#### Revision comparison data

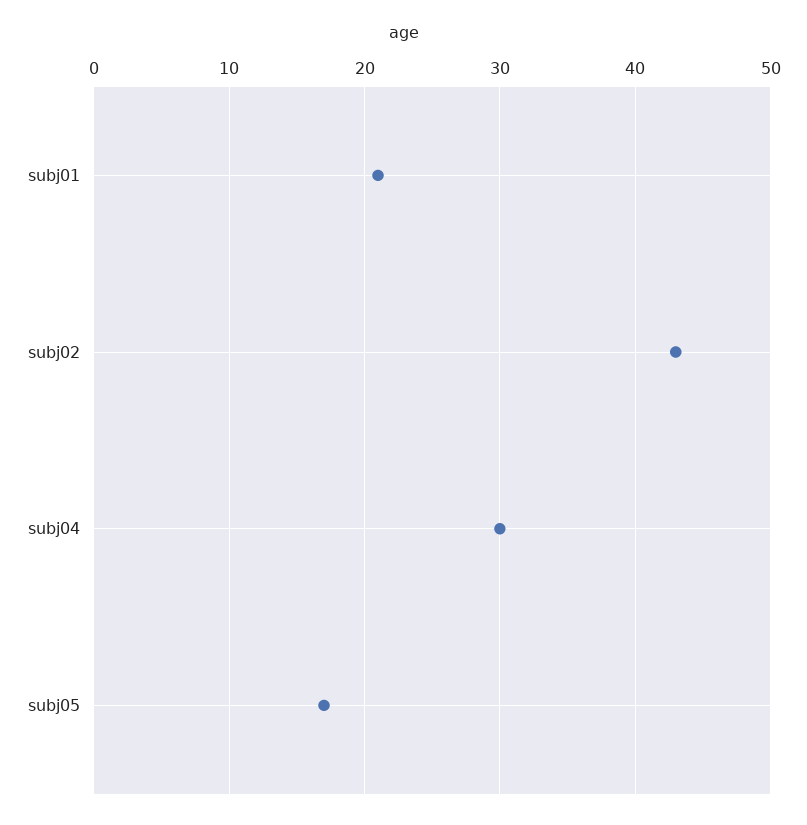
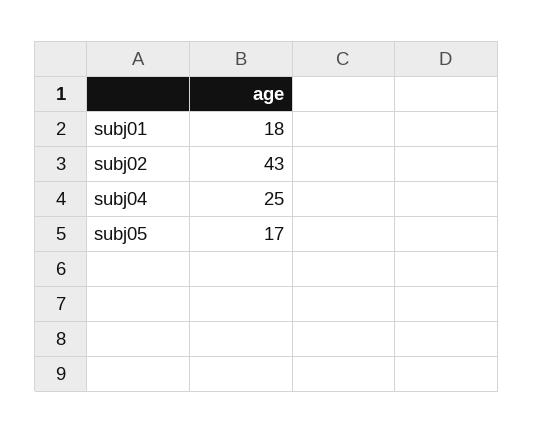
  {
-   "subj01": 21,
+   "subj01": 18,
    "subj02": 43,
-   "subj04": 30,
+   "subj04": 25,
    "subj05": 17
  }

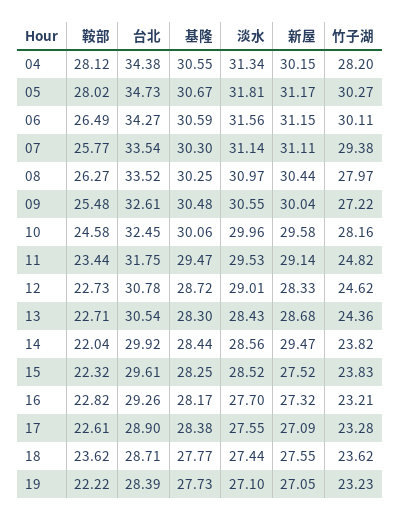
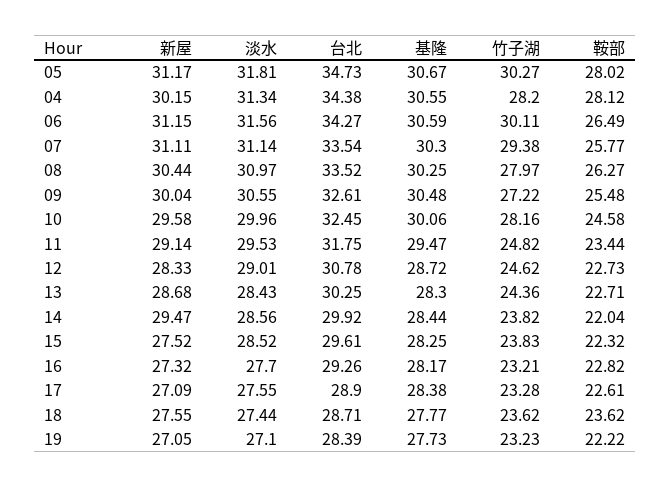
  {
    "鞍部": {
      "04": 28.12,
      "05": 28.02,
      "06": 26.49,
      "07": 25.77,
      "08": 26.27,
      "09": 25.48,
      "10": 24.58,
      "11": 23.44,
      "12": 22.73,
      "13": 22.71,
      "14": 22.04,
      "15": 22.32,
      "16": 22.82,
      "17": 22.61,
      "18": 23.62,
      "19": 22.22
    },
    "台北": {
      "04": 34.38,
      "05": 34.73,
      "06": 34.27,
      "07": 33.54,
      "08": 33.52,
      "09": 32.61,
      "10": 32.45,
      "11": 31.75,
      "12": 30.78,
-     "13": 30.54,
+     "13": 30.25,
      "14": 29.92,
      "15": 29.61,
      "16": 29.26,
      "17": 28.9,
      "18": 28.71,
      "19": 28.39
    },
    "基隆": {
      "04": 30.55,
      "05": 30.67,
      "06": 30.59,
      "07": 30.3,
      "08": 30.25,
      "09": 30.48,
      "10": 30.06,
      "11": 29.47,
      "12": 28.72,
      "13": 28.3,
      "14": 28.44,
      "15": 28.25,
      "16": 28.17,
      "17": 28.38,
      "18": 27.77,
      "19": 27.73
    },
    "淡水": {
      "04": 31.34,
      "05": 31.81,
      "06": 31.56,
      "07": 31.14,
      "08": 30.97,
      "09": 30.55,
      "10": 29.96,
      "11": 29.53,
      "12": 29.01,
      "13": 28.43,
      "14": 28.56,
      "15": 28.52,
      "16": 27.7,
      "17": 27.55,
      "18": 27.44,
      "19": 27.1
    },
    "新屋": {
      "04": 30.15,
      "05": 31.17,
      "06": 31.15,
      "07": 31.11,
      "08": 30.44,
      "09": 30.04,
      "10": 29.58,
      "11": 29.14,
      "12": 28.33,
      "13": 28.68,
      "14": 29.47,
      "15": 27.52,
      "16": 27.32,
      "17": 27.09,
      "18": 27.55,
      "19": 27.05
    },
    "竹子湖": {
      "04": 28.2,
      "05": 30.27,
      "06": 30.11,
      "07": 29.38,
      "08": 27.97,
      "09": 27.22,
      "10": 28.16,
      "11": 24.82,
      "12": 24.62,
      "13": 24.36,
      "14": 23.82,
      "15": 23.83,
      "16": 23.21,
      "17": 23.28,
      "18": 23.62,
      "19": 23.23
    }
  }

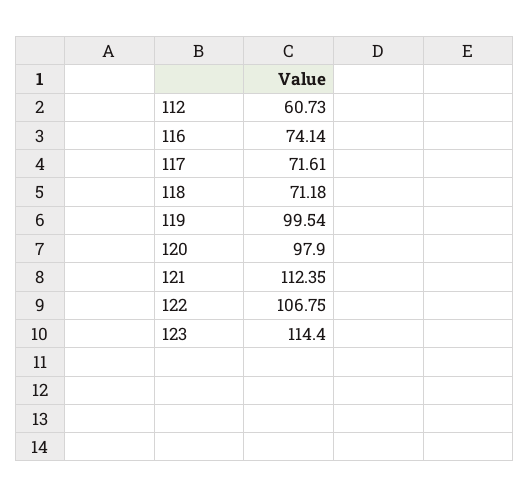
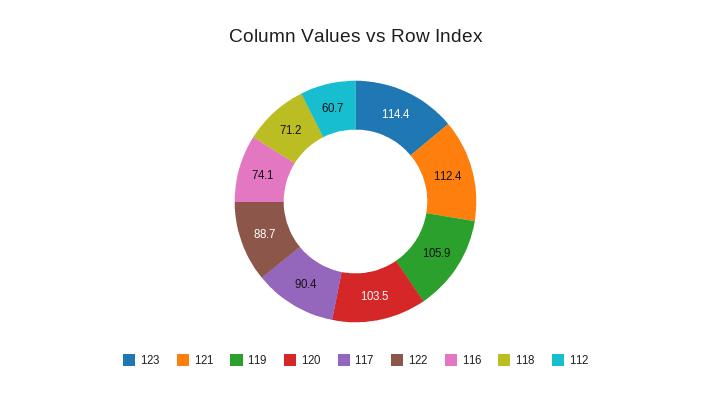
  {
    "112": 60.73,
    "116": 74.14,
-   "117": 71.61,
+   "117": 90.4,
    "118": 71.18,
-   "119": 99.54,
+   "119": 105.9,
-   "120": 97.9,
+   "120": 103.5,
    "121": 112.35,
-   "122": 106.75,
+   "122": 88.7,
    "123": 114.4
  }

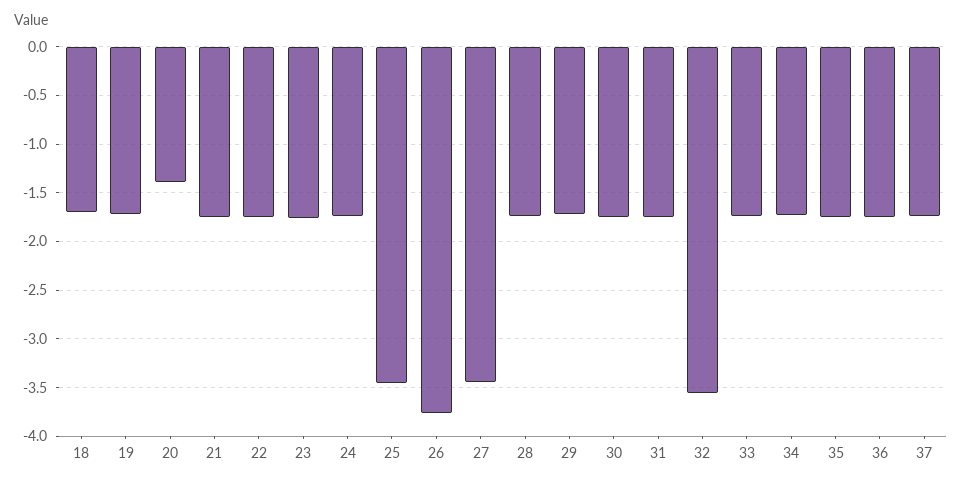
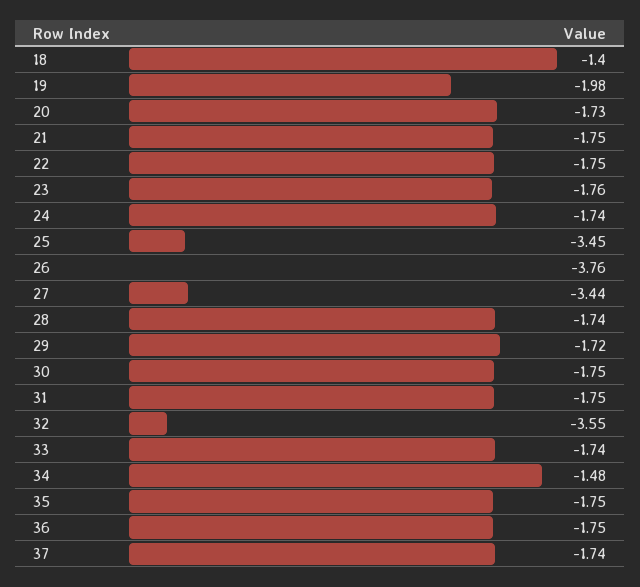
  {
-   "18": -1.7,
+   "18": -1.4,
-   "19": -1.7,
+   "19": -1.98,
-   "20": -1.4,
+   "20": -1.73,
    "21": -1.75,
    "22": -1.75,
    "23": -1.76,
    "24": -1.74,
    "25": -3.45,
    "26": -3.76,
    "27": -3.44,
    "28": -1.74,
    "29": -1.72,
    "30": -1.75,
    "31": -1.75,
    "32": -3.55,
    "33": -1.74,
-   "34": -1.7,
+   "34": -1.48,
    "35": -1.75,
    "36": -1.75,
    "37": -1.74
  }

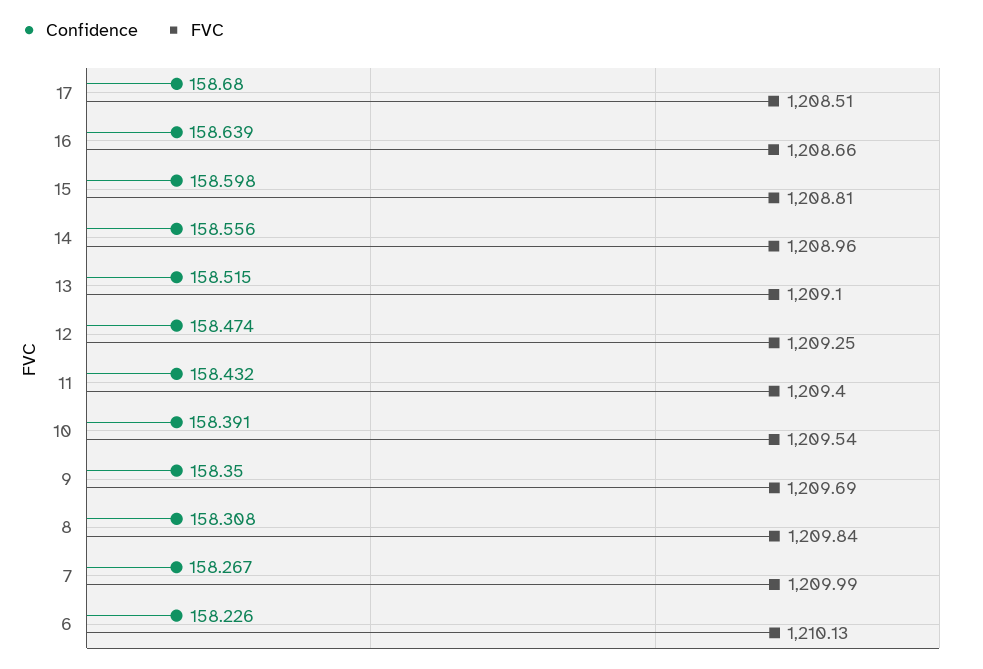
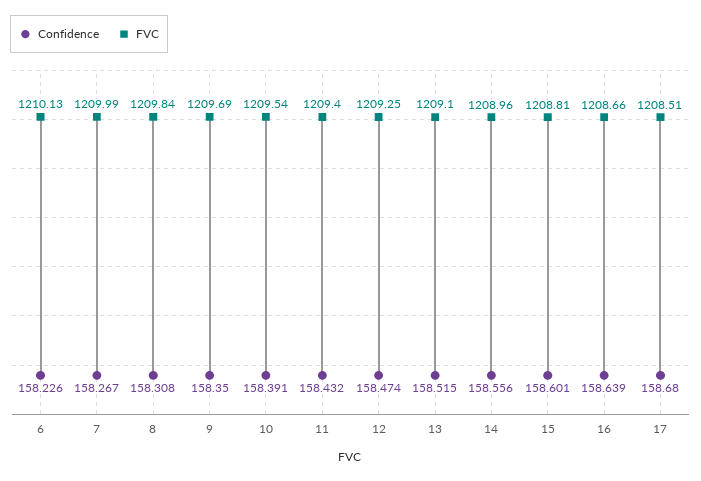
  {
    "Confidence": {
      "17": 158.68,
      "16": 158.639,
-     "15": 158.598,
+     "15": 158.601,
      "14": 158.556,
      "13": 158.515,
      "12": 158.474,
      "11": 158.432,
      "10": 158.391,
      "9": 158.35,
      "8": 158.308,
      "7": 158.267,
      "6": 158.226
    },
    "FVC": {
      "17": 1208.51,
      "16": 1208.66,
      "15": 1208.81,
      "14": 1208.96,
      "13": 1209.1,
      "12": 1209.25,
      "11": 1209.4,
      "10": 1209.54,
      "9": 1209.69,
      "8": 1209.84,
      "7": 1209.99,
      "6": 1210.13
    }
  }

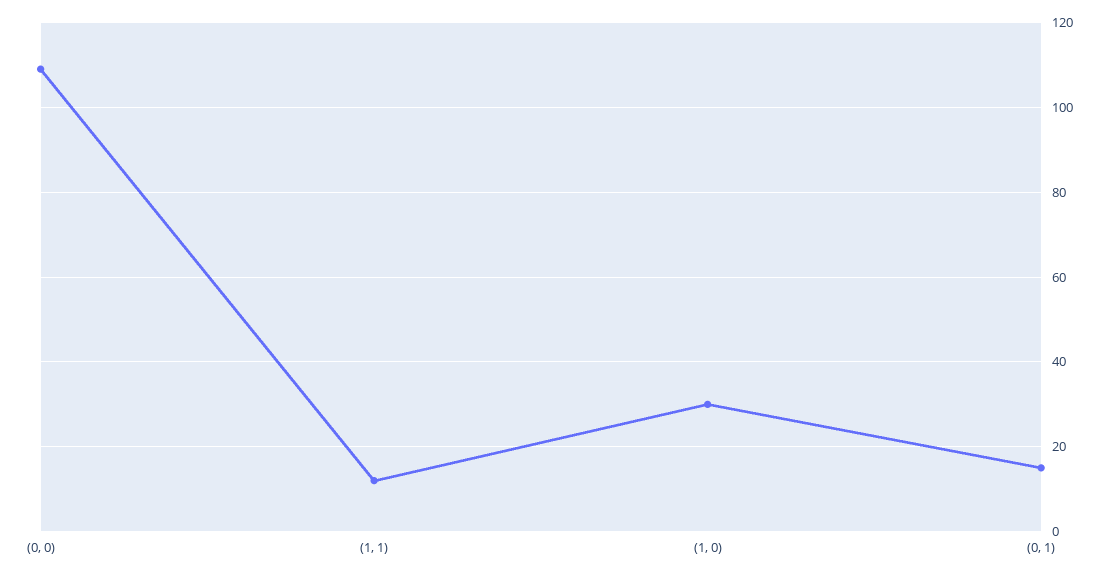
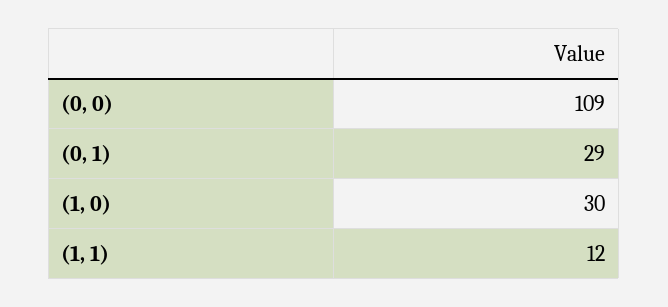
  {
    "(0, 0)": 109,
    "(1, 1)": 12,
    "(1, 0)": 30,
-   "(0, 1)": 15
+   "(0, 1)": 29
  }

#### Required action
All of the records must come back exactly as they stand, minus every picture.

#### Reply to the exercise
  {
-   "subj01": 21,
+   "subj01": 18,
    "subj02": 43,
-   "subj04": 30,
+   "subj04": 25,
    "subj05": 17
  }

  {
    "鞍部": {
      "04": 28.12,
      "05": 28.02,
      "06": 26.49,
      "07": 25.77,
      "08": 26.27,
      "09": 25.48,
      "10": 24.58,
      "11": 23.44,
      "12": 22.73,
      "13": 22.71,
      "14": 22.04,
      "15": 22.32,
      "16": 22.82,
      "17": 22.61,
      "18": 23.62,
      "19": 22.22
    },
    "台北": {
      "04": 34.38,
      "05": 34.73,
      "06": 34.27,
      "07": 33.54,
      "08": 33.52,
      "09": 32.61,
      "10": 32.45,
      "11": 31.75,
      "12": 30.78,
-     "13": 30.54,
+     "13": 30.25,
      "14": 29.92,
      "15": 29.61,
      "16": 29.26,
      "17": 28.9,
      "18": 28.71,
      "19": 28.39
    },
    "基隆": {
      "04": 30.55,
      "05": 30.67,
      "06": 30.59,
      "07": 30.3,
      "08": 30.25,
      "09": 30.48,
      "10": 30.06,
      "11": 29.47,
      "12": 28.72,
      "13": 28.3,
      "14": 28.44,
      "15": 28.25,
      "16": 28.17,
      "17": 28.38,
      "18": 27.77,
      "19": 27.73
    },
    "淡水": {
      "04": 31.34,
      "05": 31.81,
      "06": 31.56,
      "07": 31.14,
      "08": 30.97,
      "09": 30.55,
      "10": 29.96,
      "11": 29.53,
      "12": 29.01,
      "13": 28.43,
      "14": 28.56,
      "15": 28.52,
      "16": 27.7,
      "17": 27.55,
      "18": 27.44,
      "19": 27.1
    },
    "新屋": {
      "04": 30.15,
      "05": 31.17,
      "06": 31.15,
      "07": 31.11,
      "08": 30.44,
      "09": 30.04,
      "10": 29.58,
      "11": 29.14,
      "12": 28.33,
      "13": 28.68,
      "14": 29.47,
      "15": 27.52,
      "16": 27.32,
      "17": 27.09,
      "18": 27.55,
      "19": 27.05
    },
    "竹子湖": {
      "04": 28.2,
      "05": 30.27,
      "06": 30.11,
      "07": 29.38,
      "08": 27.97,
      "09": 27.22,
      "10": 28.16,
      "11": 24.82,
      "12": 24.62,
      "13": 24.36,
      "14": 23.82,
      "15": 23.83,
      "16": 23.21,
      "17": 23.28,
      "18": 23.62,
      "19": 23.23
    }
  }

  {
    "112": 60.73,
    "116": 74.14,
-   "117": 71.61,
+   "117": 90.4,
    "118": 71.18,
-   "119": 99.54,
+   "119": 105.9,
-   "120": 97.9,
+   "120": 103.5,
    "121": 112.35,
-   "122": 106.75,
+   "122": 88.7,
    "123": 114.4
  }

  {
-   "18": -1.7,
+   "18": -1.4,
-   "19": -1.7,
+   "19": -1.98,
-   "20": -1.4,
+   "20": -1.73,
    "21": -1.75,
    "22": -1.75,
    "23": -1.76,
    "24": -1.74,
    "25": -3.45,
    "26": -3.76,
    "27": -3.44,
    "28": -1.74,
    "29": -1.72,
    "30": -1.75,
    "31": -1.75,
    "32": -3.55,
    "33": -1.74,
-   "34": -1.7,
+   "34": -1.48,
    "35": -1.75,
    "36": -1.75,
    "37": -1.74
  }

  {
    "Confidence": {
      "17": 158.68,
      "16": 158.639,
-     "15": 158.598,
+     "15": 158.601,
      "14": 158.556,
      "13": 158.515,
      "12": 158.474,
      "11": 158.432,
      "10": 158.391,
      "9": 158.35,
      "8": 158.308,
      "7": 158.267,
      "6": 158.226
    },
    "FVC": {
      "17": 1208.51,
      "16": 1208.66,
      "15": 1208.81,
      "14": 1208.96,
      "13": 1209.1,
      "12": 1209.25,
      "11": 1209.4,
      "10": 1209.54,
      "9": 1209.69,
      "8": 1209.84,
      "7": 1209.99,
      "6": 1210.13
    }
  }

  {
    "(0, 0)": 109,
    "(1, 1)": 12,
    "(1, 0)": 30,
-   "(0, 1)": 15
+   "(0, 1)": 29
  }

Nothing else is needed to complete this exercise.